▸ **TASK INSTRUCTIONS**:
A. Decide whether each statement below agrees with the metatarsalgia text. Answer yes or no for each, and quote the words of the text that settle it.
(i) Each foot has five metatarsal bones.
(ii) Metatarsalgia comes from a single source of pain.
(iii) Footwear that is too wide through the forefoot is named as a contributing factor.
B. Carry on the metatarsalgia text, beginning right after its final line.

▸ **SOURCE EXTRACT**:
Metatarsalgia is a broad term that describes pain in the forefoot, in the area of the metatarsal bones. These are the long bones in your forefoot that connect to the toes. There are five metatarsal bones in each foot and they play an important role in helping you push off against the ground during walking and running. The anatomy of the forefoot is quite complex and there are numerous joints, ligaments, muscles and nerves that may be the source of pain in this area of the foot.
The Cause Of Metatarsalgia
As metatarsalgia is a broad term describing pain in the forefoot, there may be many sources of pain in this region. Your podiatrist will perform a thorough physical examination to determine the structures involved and identify the source of your pain.
Metatarsalgia may be related to:
- Joint inflammation
- Nerve compression or aggravation
- Plantar plate (ligament) tear
- Bone stress injury
- Arthritic conditions
Contributing factors may include:
- Increasing the intensity or duration of physical activity in a manner that your body is not accustomed
- Foot structure and function – the shape of our bones and joints, as well the way they move, can contribute to altered loading in the forefoot
- Footwear – poorly fitting footwear (too narrow through the forefoot) or footwear that is worn out can also alter loading through the forefoot.
- Pain at the ball of the foot (at any one of the five joints)

▸ **LISTED ENTRIES**:
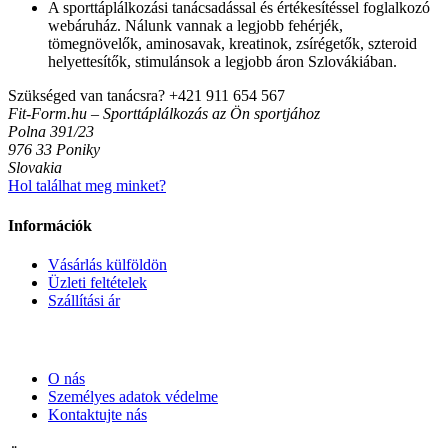
A sporttáplálkozási tanácsadással és értékesítéssel foglalkozó
webáruház. Nálunk vannak a legjobb fehérjék,
tömegnövelők, aminosavak, kreatinok, zsírégetők, szteroid
helyettesítők, stimulánsok a legjobb áron Szlovákiában.
Szükséged van tanácsra?
+421 911 654 567
Fit-Form.hu – Sporttáplálkozás az Ön sportjához
Polna 391/23
976 33 Poniky
Slovakia
Hol találhat meg minket?
Információk
Vásárlás külföldön
Üzleti feltételek
Szállítási ár
O nás
Személyes adatok védelme
Kontaktujte nás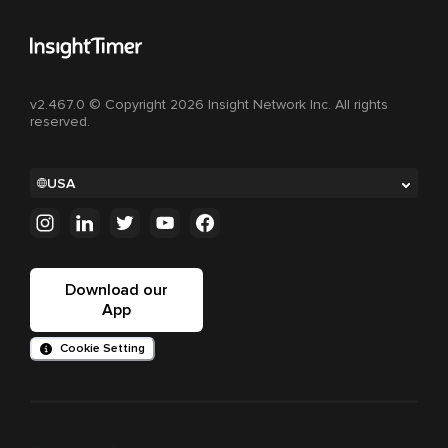
v2.467.0 © Copyright 2026 Insight Network Inc. All rights
reserved.
USA
Download our
App
Cookie Setting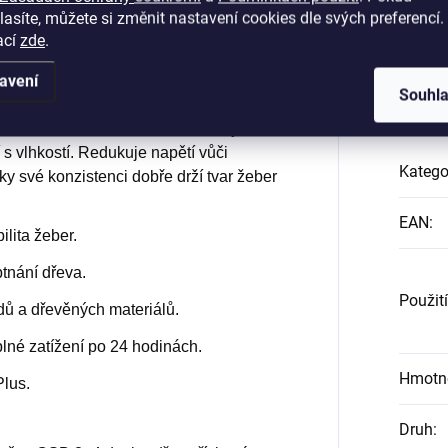
asíte, můžete si změnit nastavení cookies dle svých preferencí.
ací
zde
.
a dřevěné podlahy
Dop
avení
Souhl
é lepidlo na bázi silanu, určené pro
. Je rozměrově stabilní, neobsahuje
 s vlhkostí. Redukuje napětí vůči
Katego
y své konzistenci dobře drží tvar žeber
EAN
:
ilita žeber.
tnání dřeva.
Použití
adů a dřevěných materiálů.
lné zatížení po 24 hodinách.
Hmotn
Plus.
Druh
:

▸ **ANSWERS BY TASK**:
A.
(i) Yes: "There are five metatarsal bones in each foot"
(ii) No: "there may be many sources of pain in this region"
(iii) No: "poorly fitting footwear (too narrow through the forefoot)"

B.
- Pain on the top of the forefoot
- Tenderness to touch
- Burning or throbbing feeling around the bony part of the ball of the foot
- Shooting pains that extend into the toes
- Numbness or pins and needles in the toes
- Pain that is exacerbated by standing, walking or running
As there are many different conditions that may produce metatarsalgia, an accurate clinical diagnosis is an important step to ensure you receive the correct treatment. Your podiatrist will perform a thorough physical assessment of the painful site, accompanied by a detailed discussion with you, to understand how the pain started and the history of your symptoms. Your podiatrist will develop a treatment solution that is tailored to your specific diagnosis, with consideration for contributing factors such as your level of physical activity, your individual foot structure (bony alignment) and also your foot biomechanics (the way your feet move). Common treatment approaches include modification of weight-bearing activities, footwear advice, foot orthoses, as well as strength and mobility exercises.
Before you come in to see your podiatrist, you can rest from aggravating activities, use ice for relief of pain and inflammation, and if necessary, seek advice from your pharmacist about non-steroidal anti-inflammatories like ibuprofen. This is not a long-term solution, however, as the symptoms will likely return when you resume walking.